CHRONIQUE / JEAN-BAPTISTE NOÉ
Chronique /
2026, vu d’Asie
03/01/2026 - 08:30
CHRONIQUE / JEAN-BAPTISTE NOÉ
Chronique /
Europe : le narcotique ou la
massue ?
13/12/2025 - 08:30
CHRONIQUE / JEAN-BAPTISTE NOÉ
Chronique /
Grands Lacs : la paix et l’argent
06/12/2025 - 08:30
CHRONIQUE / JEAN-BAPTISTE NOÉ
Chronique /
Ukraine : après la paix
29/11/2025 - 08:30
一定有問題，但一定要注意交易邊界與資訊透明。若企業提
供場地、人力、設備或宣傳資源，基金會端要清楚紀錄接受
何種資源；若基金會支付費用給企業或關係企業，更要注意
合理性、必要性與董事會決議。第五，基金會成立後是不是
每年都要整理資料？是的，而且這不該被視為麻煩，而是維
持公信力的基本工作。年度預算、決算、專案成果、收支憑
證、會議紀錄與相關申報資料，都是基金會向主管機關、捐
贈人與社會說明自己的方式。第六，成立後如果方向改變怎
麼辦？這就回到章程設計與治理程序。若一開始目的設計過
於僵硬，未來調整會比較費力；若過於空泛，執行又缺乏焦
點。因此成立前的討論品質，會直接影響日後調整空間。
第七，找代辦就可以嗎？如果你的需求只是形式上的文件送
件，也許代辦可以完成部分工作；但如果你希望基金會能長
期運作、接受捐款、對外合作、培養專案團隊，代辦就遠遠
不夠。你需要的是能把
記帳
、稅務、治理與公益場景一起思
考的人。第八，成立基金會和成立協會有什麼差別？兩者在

--

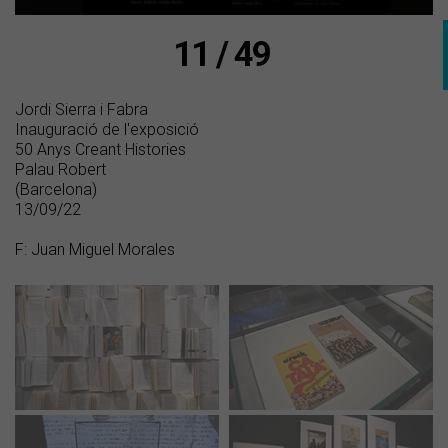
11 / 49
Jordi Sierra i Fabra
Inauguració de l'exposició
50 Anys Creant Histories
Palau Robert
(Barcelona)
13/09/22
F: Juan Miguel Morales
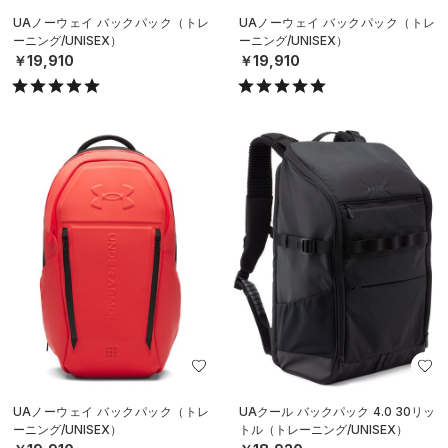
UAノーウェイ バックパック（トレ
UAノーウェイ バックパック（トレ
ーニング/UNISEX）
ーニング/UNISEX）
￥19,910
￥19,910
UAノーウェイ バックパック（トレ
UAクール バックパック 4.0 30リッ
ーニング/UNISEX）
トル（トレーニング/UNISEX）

* * *

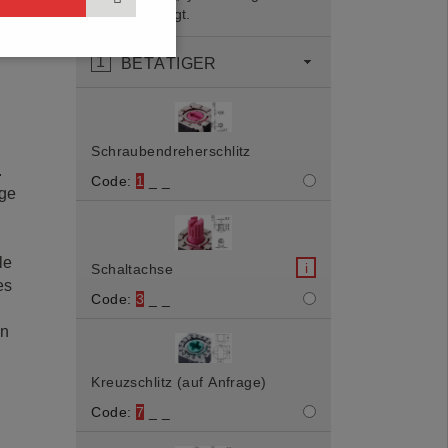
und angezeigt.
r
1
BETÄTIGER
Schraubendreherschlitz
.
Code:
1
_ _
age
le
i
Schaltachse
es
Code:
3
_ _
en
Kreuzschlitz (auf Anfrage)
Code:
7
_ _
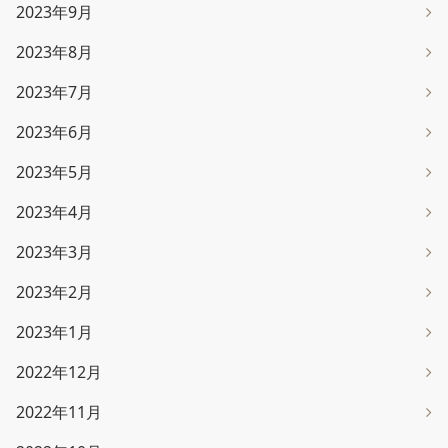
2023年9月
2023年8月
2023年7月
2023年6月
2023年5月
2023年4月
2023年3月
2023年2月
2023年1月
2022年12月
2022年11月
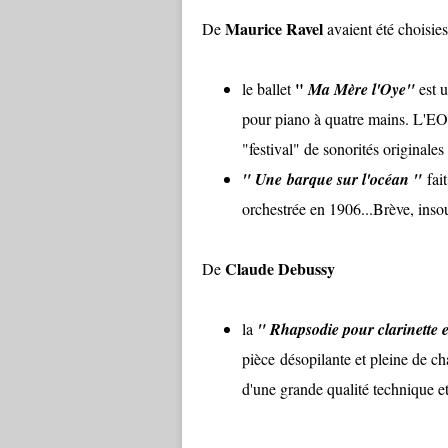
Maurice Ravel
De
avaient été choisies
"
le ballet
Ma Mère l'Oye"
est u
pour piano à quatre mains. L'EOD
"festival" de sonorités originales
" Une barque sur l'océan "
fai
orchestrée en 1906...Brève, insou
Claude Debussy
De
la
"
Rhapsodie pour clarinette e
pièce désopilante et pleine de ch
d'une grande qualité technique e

* _ABOUT THIS TASK_
In the entries above, how many lines contain the string "pour"? Say only the number.

* _RESULT OF THIS TASK_
2